* _Task to carry out_: In the text on Upward-Facing Dog pose, how long should the pose be held?

* _Excerpted passage_:
· · · · · · ·

Upward-Facing Dog Pose
Sanskrit: Urdhva Mukha Svanasana
Image of Maggie Anderson taken by Maggie Anderson
You may commonly use Upward-Facing Dog pose during the traditional Sun Salutation Sequence. This pose is great for:
- Improves posture
- Strengthens the spine, arms,
- Stretches chest and lungs, shoulders, and abdomen
- Firms the buttocks
- Stimulates abdominal organs
- Helps relieve mild depression, fatigue, and sciatica
- Therapeutic for asthma
Directions on how to come into the pose:
Lie prone on your belly. Stretching your legs back and be on the tops of your feet. Slide your hands back by your lower rib cage hugging the elbows in towards your body. As you press into your hands and feet, the torso slightly forward, scoop forward so that your wrists are under your shoulders and simultaneously lift your head, neck, chest and hips up and perhaps also the knees are off the mat (when you’re ready). Press your hands into the floor with straight arms as you lift, keeping the arms firm and turned out so the elbow creases face forward. Keep the thighs firm and slightly turned inward.
Actively draw the shoulders down away from the ear so that they are not “turtling” the neck. Firm shoulder blades against the back with side ribs forward. Lift through the top of the sternum, avoiding pushing the front ribs forward. This gentle backbend needs balance in distribution throughout the entire spine. Elongate your neck but try not to look straight up. Imagine the orange on the back or your neck so that you aren’t crunching or compressing the neck too much. There should be space to elongate and not crush the “orange”.
Hold for 15 to 30 seconds utilizing slow deep breaths. And on your exhalation release back to floor.
Another way to transition into this pose: Often we will come into this pose from Chaturanga Dandasana. So from Chaturanga, inhale and scoop or carve your chest forward into Updog, directing that energy out from your heart. Be sure your wrists are under your shoulders and knees off the mat, when you’re ready. Pull your shoulders back and open your collarbones. Engage your legs but relax your gluteal muscles.
When not to do this pose or to modify/Contraindications:
You may need avoid or modify this pose if you have back injury, Carpel tunnel syndrome, headache or are pregnant. You may modify here with Corbra or Sphinx pose, especially if you have wrist issues. Another beginner’s tip, to especially properly align the shoulders, take your hands onto blocks and practice in this variation.

· · · · · · ·

* _Material supplied_:
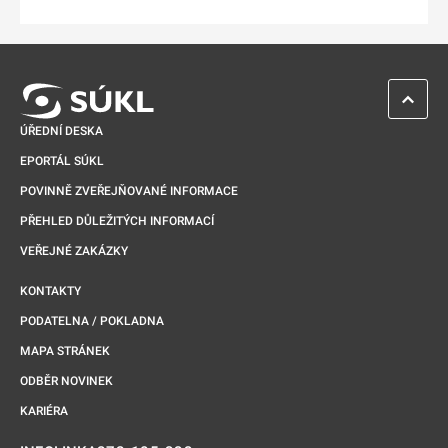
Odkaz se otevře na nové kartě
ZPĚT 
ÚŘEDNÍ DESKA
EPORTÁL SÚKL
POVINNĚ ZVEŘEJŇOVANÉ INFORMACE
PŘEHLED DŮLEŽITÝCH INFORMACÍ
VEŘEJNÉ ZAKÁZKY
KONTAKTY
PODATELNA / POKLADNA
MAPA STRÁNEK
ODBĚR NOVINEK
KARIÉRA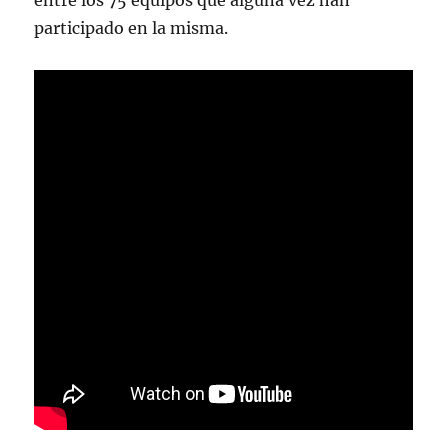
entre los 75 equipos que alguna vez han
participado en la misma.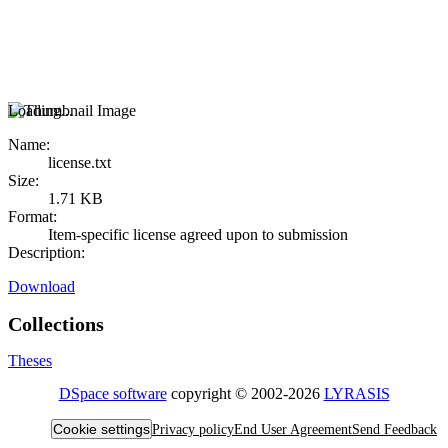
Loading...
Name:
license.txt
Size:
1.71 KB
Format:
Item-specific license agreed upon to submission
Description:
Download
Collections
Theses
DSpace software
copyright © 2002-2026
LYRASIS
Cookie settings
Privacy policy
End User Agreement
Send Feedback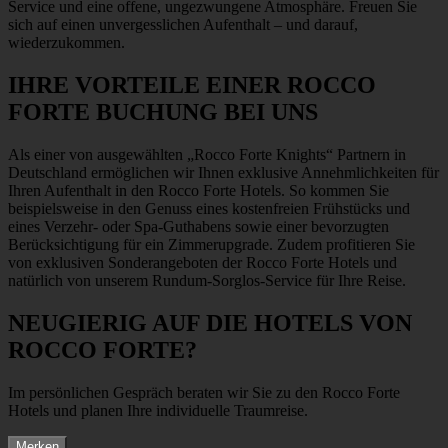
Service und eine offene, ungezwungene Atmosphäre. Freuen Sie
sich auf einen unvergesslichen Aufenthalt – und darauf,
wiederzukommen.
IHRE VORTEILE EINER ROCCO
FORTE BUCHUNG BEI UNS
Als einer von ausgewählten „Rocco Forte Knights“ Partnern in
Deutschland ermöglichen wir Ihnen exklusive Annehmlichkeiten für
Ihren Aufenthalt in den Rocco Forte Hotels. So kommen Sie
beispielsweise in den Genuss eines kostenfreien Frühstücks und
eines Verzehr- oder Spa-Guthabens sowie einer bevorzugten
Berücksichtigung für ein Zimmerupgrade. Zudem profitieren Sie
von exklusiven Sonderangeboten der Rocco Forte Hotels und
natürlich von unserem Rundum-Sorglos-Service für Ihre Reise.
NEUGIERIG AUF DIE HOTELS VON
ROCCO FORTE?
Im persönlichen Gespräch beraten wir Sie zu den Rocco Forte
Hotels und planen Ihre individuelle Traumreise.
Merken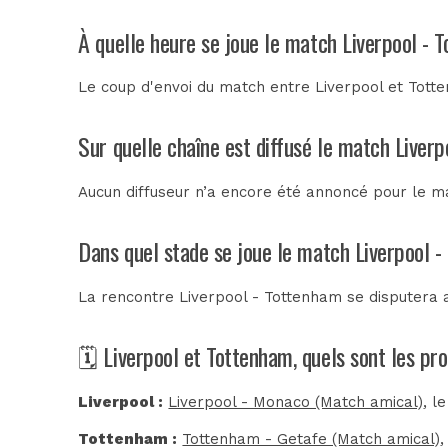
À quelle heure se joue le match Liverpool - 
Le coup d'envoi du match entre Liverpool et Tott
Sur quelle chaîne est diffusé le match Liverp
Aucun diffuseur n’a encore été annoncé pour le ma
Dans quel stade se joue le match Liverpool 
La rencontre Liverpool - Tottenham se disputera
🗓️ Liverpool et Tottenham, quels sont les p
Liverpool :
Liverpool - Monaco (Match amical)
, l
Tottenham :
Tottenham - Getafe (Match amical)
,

· · · · · · ·

* _Answer box_: For 15 to 30 seconds, using slow deep breaths.